» Exercise directions
Wherever the word "gossip" appears in the entries, copy the whole line.

____ Supplied information

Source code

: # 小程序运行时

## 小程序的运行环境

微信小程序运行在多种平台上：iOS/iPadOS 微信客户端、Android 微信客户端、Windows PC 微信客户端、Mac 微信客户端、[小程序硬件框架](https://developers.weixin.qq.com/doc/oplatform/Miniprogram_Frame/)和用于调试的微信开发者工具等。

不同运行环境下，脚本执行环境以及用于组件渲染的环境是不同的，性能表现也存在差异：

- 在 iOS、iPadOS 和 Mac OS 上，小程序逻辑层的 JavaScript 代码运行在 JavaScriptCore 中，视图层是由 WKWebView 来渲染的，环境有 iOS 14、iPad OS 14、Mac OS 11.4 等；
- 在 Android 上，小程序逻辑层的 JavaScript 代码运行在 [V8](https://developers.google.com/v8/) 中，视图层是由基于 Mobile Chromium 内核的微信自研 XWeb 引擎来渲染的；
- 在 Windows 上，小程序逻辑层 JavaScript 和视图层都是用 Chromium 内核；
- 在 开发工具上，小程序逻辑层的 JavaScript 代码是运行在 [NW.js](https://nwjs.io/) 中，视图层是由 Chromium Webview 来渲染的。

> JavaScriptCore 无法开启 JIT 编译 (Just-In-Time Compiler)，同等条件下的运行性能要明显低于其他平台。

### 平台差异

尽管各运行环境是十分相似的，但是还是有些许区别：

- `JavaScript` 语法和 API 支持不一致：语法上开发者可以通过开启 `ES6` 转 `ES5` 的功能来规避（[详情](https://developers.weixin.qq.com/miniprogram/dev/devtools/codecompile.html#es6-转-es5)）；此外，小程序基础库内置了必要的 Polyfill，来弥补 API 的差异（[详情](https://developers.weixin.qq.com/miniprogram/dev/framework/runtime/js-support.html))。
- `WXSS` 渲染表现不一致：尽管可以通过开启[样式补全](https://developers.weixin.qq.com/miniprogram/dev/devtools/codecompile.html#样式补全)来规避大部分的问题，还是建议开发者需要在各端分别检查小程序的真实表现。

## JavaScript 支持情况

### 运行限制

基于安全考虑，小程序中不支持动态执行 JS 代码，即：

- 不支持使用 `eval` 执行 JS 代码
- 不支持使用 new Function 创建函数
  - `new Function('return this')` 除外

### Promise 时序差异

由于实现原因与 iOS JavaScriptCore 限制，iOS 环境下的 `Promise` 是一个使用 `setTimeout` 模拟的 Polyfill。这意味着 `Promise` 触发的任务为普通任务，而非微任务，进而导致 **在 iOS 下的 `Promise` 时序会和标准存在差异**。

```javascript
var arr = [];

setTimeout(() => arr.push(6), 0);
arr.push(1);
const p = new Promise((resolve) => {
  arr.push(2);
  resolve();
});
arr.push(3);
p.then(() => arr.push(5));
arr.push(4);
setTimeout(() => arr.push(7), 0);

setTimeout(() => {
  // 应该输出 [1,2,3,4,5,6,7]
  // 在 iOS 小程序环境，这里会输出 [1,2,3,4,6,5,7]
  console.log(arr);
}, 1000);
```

________
____ Supplied information

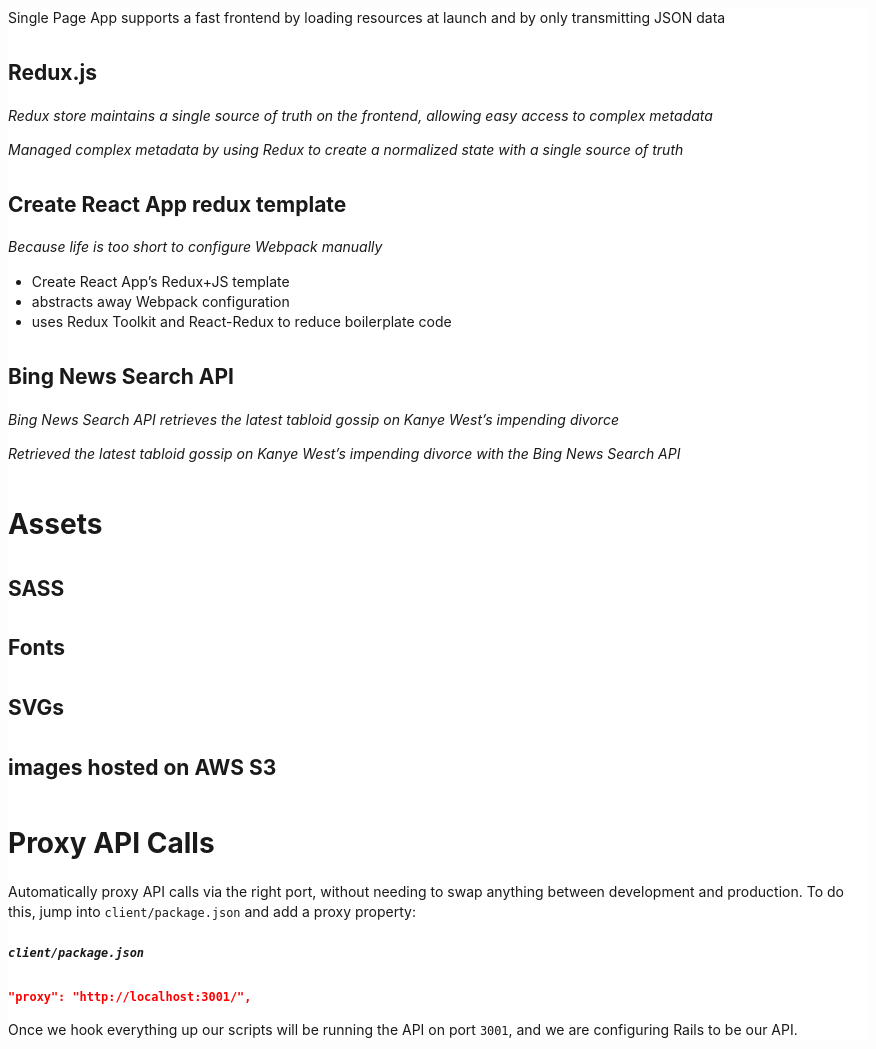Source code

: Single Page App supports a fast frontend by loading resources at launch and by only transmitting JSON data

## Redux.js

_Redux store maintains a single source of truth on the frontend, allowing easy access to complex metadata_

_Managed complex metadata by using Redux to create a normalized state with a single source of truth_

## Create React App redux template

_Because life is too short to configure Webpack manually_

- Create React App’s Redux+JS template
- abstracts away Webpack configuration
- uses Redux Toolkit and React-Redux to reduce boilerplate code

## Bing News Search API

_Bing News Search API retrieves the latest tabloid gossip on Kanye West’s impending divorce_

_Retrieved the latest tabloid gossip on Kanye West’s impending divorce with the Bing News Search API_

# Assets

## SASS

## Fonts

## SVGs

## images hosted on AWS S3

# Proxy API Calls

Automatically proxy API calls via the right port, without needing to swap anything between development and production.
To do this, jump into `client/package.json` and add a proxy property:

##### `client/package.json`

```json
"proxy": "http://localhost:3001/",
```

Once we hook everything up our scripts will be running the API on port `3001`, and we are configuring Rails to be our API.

________

» Written response
_Bing News Search API retrieves the latest tabloid gossip on Kanye West’s impending divorce_
_Retrieved the latest tabloid gossip on Kanye West’s impending divorce with the Bing News Search API_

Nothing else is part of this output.